TEXT
Chandler, Arizona, cops broke through the door of a family's home in the middle of the night, stormed in, pointed their guns, handcuffed the father, and watched as the state's Department of Child Safety (DCS) took custody of the parents' three kids—all because mom had decided her toddler's fever was not serious enough to merit a trip to the hospital.
It was dinnertime on February 25 when the pregnant mother took her 2-year-old to the doctor with a fever of over 100. The doctor told her to take him to the emergency room, fearing that because the boy was unvaccinated, perhaps he had meningitis—a life-threatening disease.
The doctor called the hospital to alert them. But by the time the mother and child left his office, the boy was "laughing and playing with his siblings," according to this excellent piece by Dianna M. Nanez in The Arizona Republic. Mom took his temperature again, and it was almost normal. So instead of going to the emergency room, the family went home. The mom called the doctor to say her boy's fever had broken and she wasn't going to the emergency room. The doctor told her she should go anyway, so she agreed she would—but then she didn't.
That's when the madness began.
The hospital called the doctor to tell him the toddler hadn't arrived. The doctor called DCS. And DCS requested the cops check on the family as a caseworker headed over.

TASK DESCRIPTION
List every phone call described in the text above about the Chandler, Arizona, family, giving who called whom.

Stored data entries:
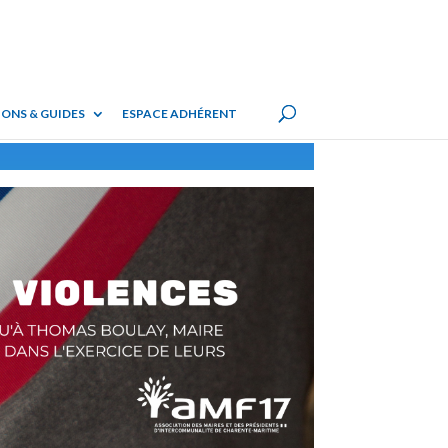
ONS & GUIDES
ESPACE ADHÉRENT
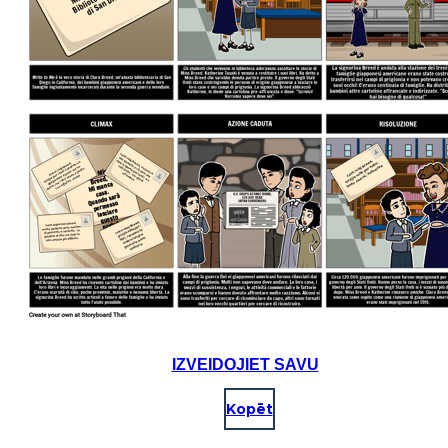
IZVEIDOJIET SAVU
Kopēt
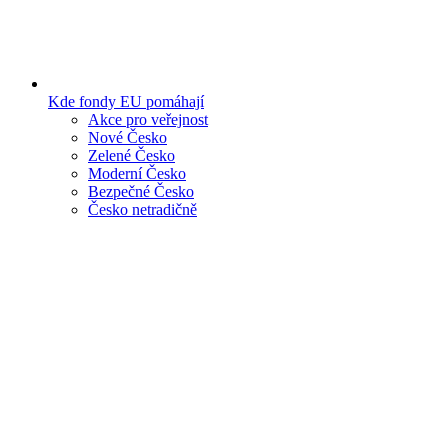
Kde fondy EU pomáhají
Akce pro veřejnost
Nové Česko
Zelené Česko
Moderní Česko
Bezpečné Česko
Česko netradičně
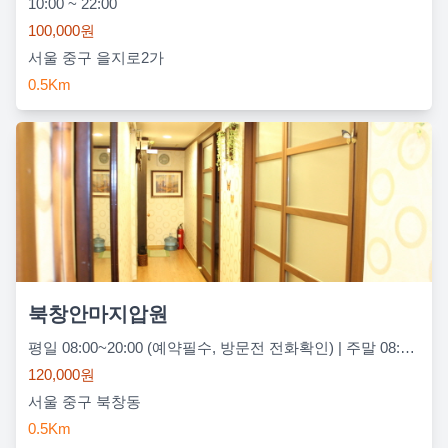
10:00 ~ 22:00
100,000원
서울 중구 을지로2가
0.5Km
북창안마지압원
평일 08:00~20:00 (예약필수, 방문전 전화확인) | 주말 08:00~20:00 (예약필수, 방문전 전화확인)
120,000원
서울 중구 북창동
0.5Km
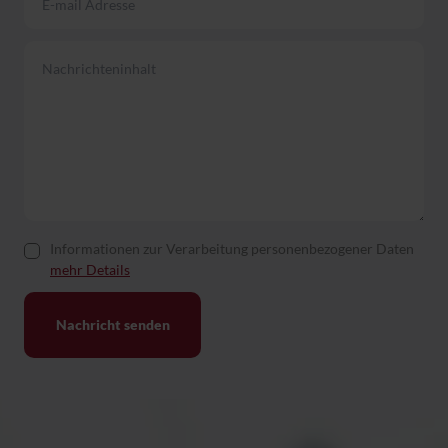
Informationen zur Verarbeitung personenbezogener Daten
mehr Details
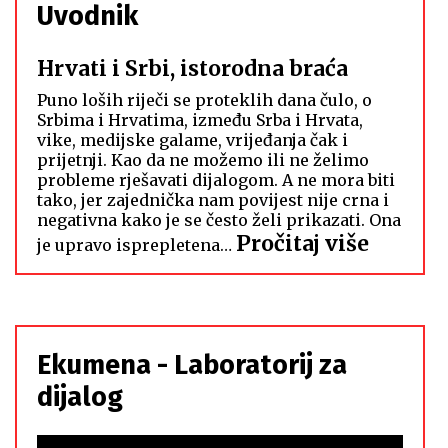
Uvodnik
Hrvati i Srbi, istorodna braća
Puno loših riječi se proteklih dana čulo, o
Srbima i Hrvatima, između Srba i Hrvata,
vike, medijske galame, vrijeđanja čak i
prijetnji. Kao da ne možemo ili ne želimo
probleme rješavati dijalogom. A ne mora biti
tako, jer zajednička nam povijest nije crna i
negativna kako je se često želi prikazati. Ona
:
Pročitaj više
je upravo isprepletena…
Hrvati
i
Srbi,
istoro
Ekumena - Laboratorij za
braća
dijalog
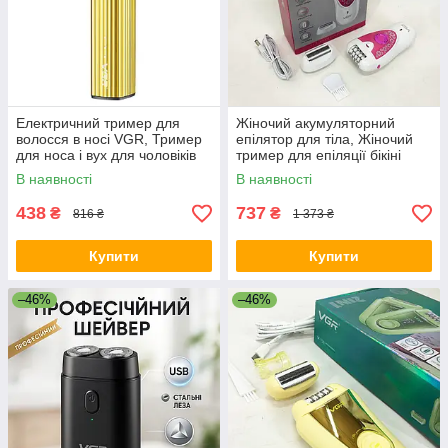
Електричний тример для
Жіночий акумуляторний
волосся в носі VGR, Тример
епілятор для тіла, Жіночий
для носа і вух для чоловіків
тример для епіляції бікіні
насадка носа HR-59
Епілятор інтимних зон CW-83
В наявності
В наявності
438
737
₴
₴
816 ₴
1 373 ₴
Купити
Купити
–46%
–46%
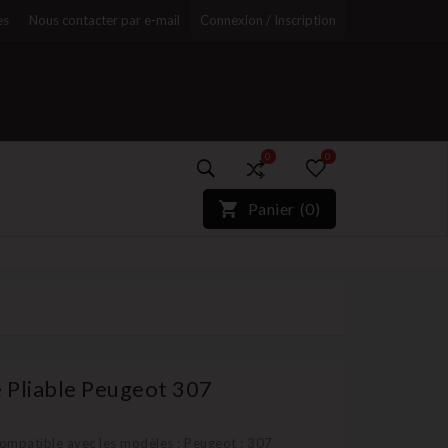
es
Nous contacter par e-mail
Connexion / Inscription
0
0
)*}
Panier
(
0
)
r
é Pliable Peugeot 307
compatible avec les modèles : Peugeot : 307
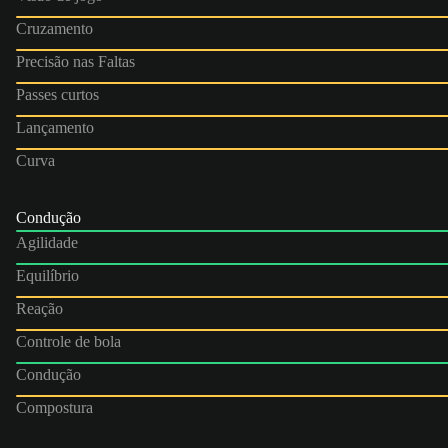
Cruzamento
Precisão nas Faltas
Passes curtos
Lançamento
Curva
Condução
Agilidade
Equilíbrio
Reação
Controle de bola
Condução
Compostura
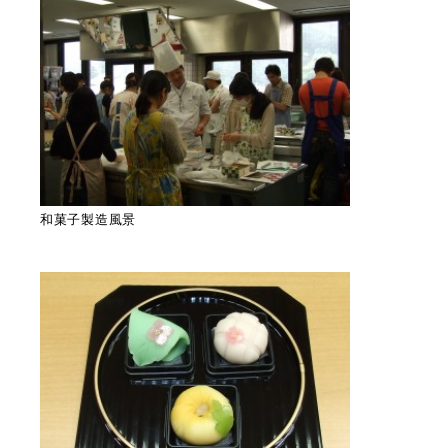
和菓子製造風景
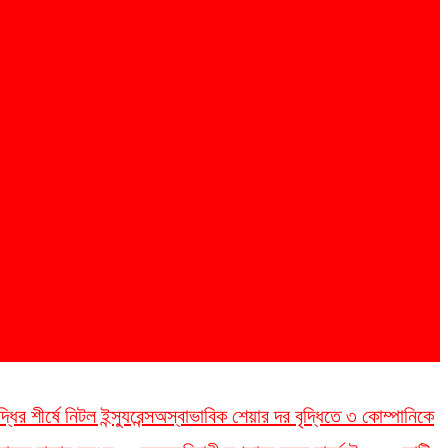
র শীর্ষে নিটল ইন্স্যুরেন্স
অস্বাভাবিক শেয়ার দর বৃদ্ধিতে ৩ কোম্পানিকে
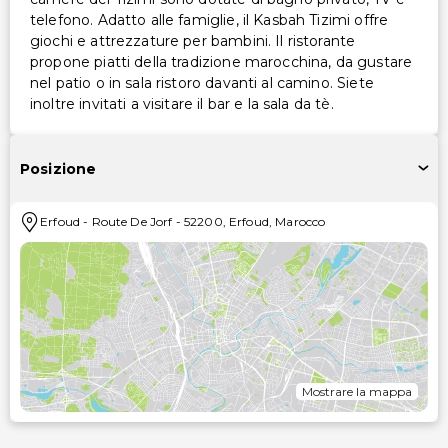
telefono. Adatto alle famiglie, il Kasbah Tizimi offre
giochi e attrezzature per bambini. Il ristorante
propone piatti della tradizione marocchina, da gustare
nel patio o in sala ristoro davanti al camino. Siete
inoltre invitati a visitare il bar e la sala da tè.
Posizione
Erfoud
-
Route De Jorf
-
52200
,
Erfoud
,
Marocco
Mostrare la mappa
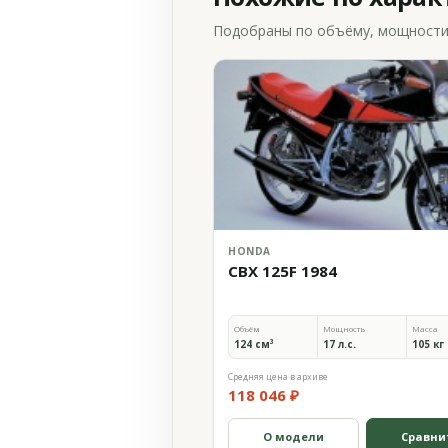
Подобраны по объёму, мощности и
HONDA
CBX 125F 1984
Объём
Мощность
Масса
124 см³
17 л.с.
105 кг
Средняя цена в архиве
118 046 ₽
О модели
Сравни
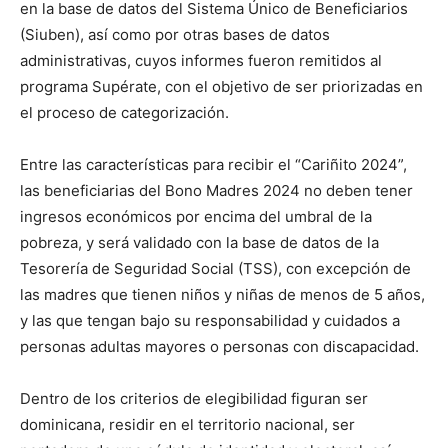
en la base de datos del Sistema Único de Beneficiarios
(Siuben), así como por otras bases de datos
administrativas, cuyos informes fueron remitidos al
programa Supérate, con el objetivo de ser priorizadas en
el proceso de categorización.
Entre las características para recibir el “Cariñito 2024”,
las beneficiarias del Bono Madres 2024 no deben tener
ingresos económicos por encima del umbral de la
pobreza, y será validado con la base de datos de la
Tesorería de Seguridad Social (TSS), con excepción de
las madres que tienen niños y niñas de menos de 5 años,
y las que tengan bajo su responsabilidad y cuidados a
personas adultas mayores o personas con discapacidad.
Dentro de los criterios de elegibilidad figuran ser
dominicana, residir en el territorio nacional, ser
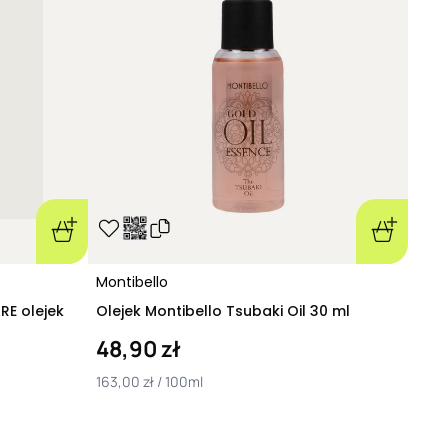
zależy od indywidualnych potrzeb – może trwać
od
nut do kilku godzin
, gdy decydujesz się na spanie z
asmami.
rodzaju kluczowe jest
prawidłowe zmycie oleju,
 emulgacji
. Polega ona na nałożeniu odżywki lub
ne włosy, jeszcze przed użyciem szamponu. Po
ej ilości wody należy dłońmi rozprowadzić
adzić do jego połączenia się z olejkiem. Pozwala
ąć olej
, bez naruszania bariery ochronnej włosów
h intensywnego szorowania. Po emulgacji i
żesz już skorzystać z dobrej jakości,
 szamponu.
Montibello
szczególnie polecane jest włosom suchym, z
 korzystać z niego również osoby z
włosami
RE olejek
Olejek Montibello Tsubaki Oil 30 ml
wanymi czy kręconymi
(które mają zresztą
48,90 zł
esuszania się).
je – olejek arganowy, ze słodkich migdałów i inne
163,00 zł / 100ml
 znajdziesz
różne rodzaje olejków do włosów
,
 odmiennym składem i zawartością składników
stencją czy zakresem działania. Poszczególne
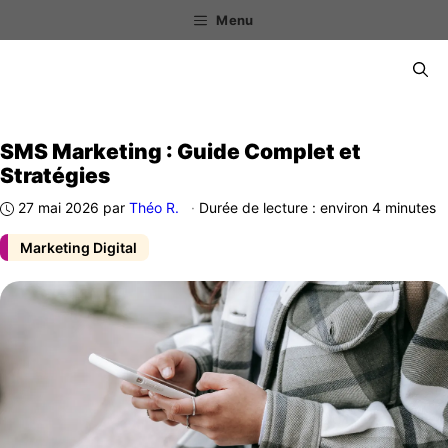
Aller
Menu
au
contenu
Menu
SMS Marketing : Guide Complet et
Stratégies
27 mai 2026
par
Théo R.
·
Durée de lecture : environ 4 minutes
Marketing Digital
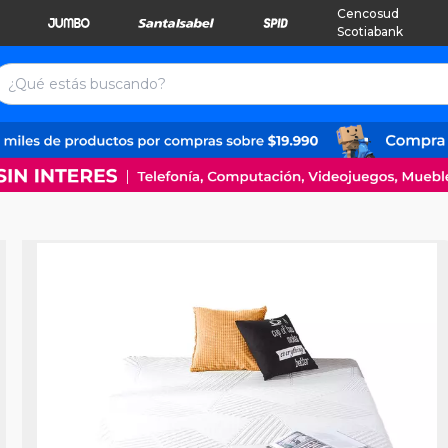
Cencosud
Scotiabank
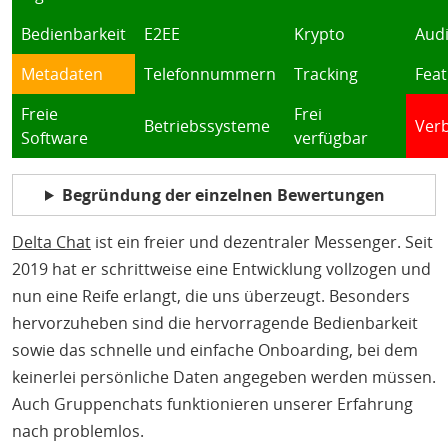
Bedienbarkeit
E2EE
Krypto
Audi
Metadaten
Telefonnummern
Tracking
Feat
Freie
Frei
Betriebssysteme
Verb
Software
verfügbar
Begründung der einzelnen Bewertungen
Delta Chat
ist ein freier und dezentraler Messenger. Seit
2019 hat er schrittweise eine Entwicklung vollzogen und
nun eine Reife erlangt, die uns überzeugt. Besonders
hervorzuheben sind die hervorragende Bedienbarkeit
sowie das schnelle und einfache Onboarding, bei dem
keinerlei persönliche Daten angegeben werden müssen.
Auch Gruppenchats funktionieren unserer Erfahrung
nach problemlos.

RESPONSE BOX
1. The doctor called the hospital.
2. The mother called the doctor.
3. The hospital called the doctor.
4. The doctor called DCS.